The rs17683430 missense variant was selected to instrument SGLT1i. Genetically proxied SGLT1i was associated with 75% reduction in gout risk (OR 0.25; 95%CI 0.06, 0.99; p = 0.048) and 32.0 μmol/L reduction in serum urate (95%CI -56.7, -7.3; p = 0.01), per 6.7 mmol/mol reduction in HbA1c. SGLT1i was associated with increased levels of low-density lipoprotein cholesterol (0.37 mmol/L; 95%CI 0.17, 0.56; p = 0.0002) but not risk of coronary heart disease, stroke, or chronic kidney disease. Colocalization did not suggest that results are attributable to genetic confounding.
SGLT1 inhibition may represent a novel therapeutic option for preventing gout in people with or without comorbid diabetes. Randomised trials are needed to formally investigate efficacy and safety.
摘要:
钠-葡萄糖协同转运蛋白2抑制剂(SGLT2i)降低血清尿酸,但是它们的疗效取决于痛风患者经常受损的肾功能。SGLT1主要在小肠中表达,并且其抑制可能是更合适的治疗靶标。我们旨在调查基因代理SGLT1i与痛风风险的关联,使用孟德尔随机化(MR)的血清尿酸水平和心血管安全性。

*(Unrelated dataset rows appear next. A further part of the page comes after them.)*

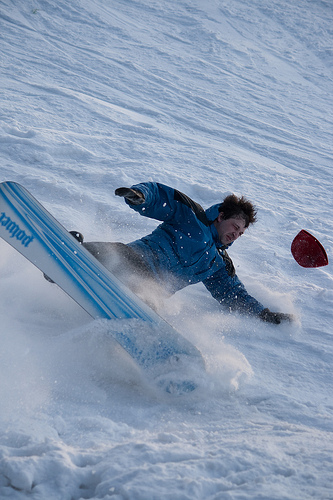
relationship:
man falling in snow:
[45, 180, 295, 359] [1, 1, 331, 496]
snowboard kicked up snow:
[3, 176, 210, 409] [1, 1, 331, 496]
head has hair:
[211, 194, 259, 250] [220, 191, 257, 226]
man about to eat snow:
[45, 180, 295, 359] [1, 1, 331, 496]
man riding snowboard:
[45, 180, 295, 359] [3, 176, 210, 409]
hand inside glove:
[110, 183, 151, 212] [112, 181, 146, 210]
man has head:
[45, 180, 295, 359] [211, 194, 259, 250]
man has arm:
[45, 180, 295, 359] [117, 180, 206, 222]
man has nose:
[45, 180, 295, 359] [229, 231, 240, 241]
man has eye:
[45, 180, 295, 359] [231, 222, 241, 234]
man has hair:
[45, 180, 295, 359] [220, 191, 257, 226]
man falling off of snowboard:
[45, 180, 295, 359] [3, 176, 210, 409]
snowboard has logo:
[3, 176, 210, 409] [2, 208, 38, 255]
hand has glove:
[110, 183, 151, 212] [112, 181, 146, 210]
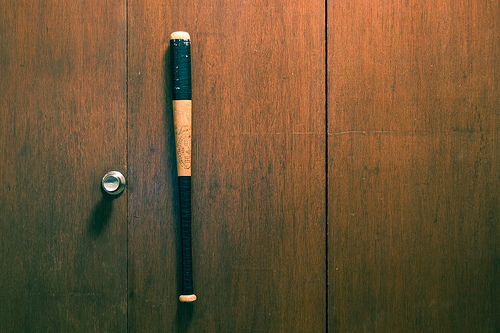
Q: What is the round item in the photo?
A: A doorknob.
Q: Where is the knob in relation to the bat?
A: To the left.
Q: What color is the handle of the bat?
A: Black.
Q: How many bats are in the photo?
A: One.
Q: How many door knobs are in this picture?
A: One.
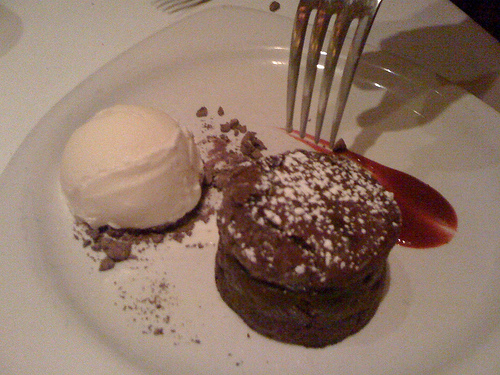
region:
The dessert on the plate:
[29, 63, 489, 349]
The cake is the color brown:
[213, 143, 404, 344]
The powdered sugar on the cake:
[242, 153, 387, 279]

利用来自英国生物银行344,182个人的全基因组关联研究的数据,我们在SLC5A1基因中发现了一个与糖化血红蛋白(HbA1c)相关的错义变异,以替代SGLT1i.结果遗传数据包括13,179例痛风病例和750,634例对照,457,690人的血清尿酸水平,以及多达977,323人的心血管安全结果。我们应用了Wald比率方法,并使用共定位研究了潜在的遗传混杂因素。
选择rs17683430错义变体来检测SGLT1i。遗传代理SGLT1i与痛风风险降低75%(OR0.25;95CI0.06,0.99;p=0.048)和血清尿酸降低32.0μmol/L(95CI-56.7,-7.3;p=0.01)相关,每6.7mmol/molHbA1c降低。SGLT1i与低密度脂蛋白胆固醇水平升高(0.37mmol/L;95CI0.17,0.56;p=0.0002)相关,但与冠心病风险无关。中风,或慢性肾病.共同定位并不表明结果归因于遗传混杂。
SGLT1抑制可能是预防糖尿病合并或不合并糖尿病患者痛风的一种新的治疗选择。需要随机试验来正式研究疗效和安全性。
利用来自英国生物银行344,182个人的全基因组关联研究的数据,我们在SLC5A1基因中发现了一个与糖化血红蛋白(HbA1c)相关的错义变异,以替代SGLT1i.结果遗传数据包括13,179例痛风病例和750,634例对照,457,690人的血清尿酸水平,以及多达977,323人的心血管安全结果。我们应用了Wald比率方法,并使用共定位研究了潜在的遗传混杂因素。
选择rs17683430错义变体来检测SGLT1i。遗传代理SGLT1i与痛风风险降低75%(OR0.25;95CI0.06,0.99;p=0.048)和血清尿酸降低32.0μmol/L(95CI-56.7,-7.3;p=0.01)相关,每6.7mmol/molHbA1c降低。SGLT1i与低密度脂蛋白胆固醇水平升高(0.37mmol/L;95CI0.17,0.56;p=0.0002)相关,但与冠心病风险无关。中风,或慢性肾病.共同定位并不表明结果归因于遗传混杂。
SGLT1抑制可能是预防糖尿病合并或不合并糖尿病患者痛风的一种新的治疗选择。需要随机试验来正式研究疗效和安全性。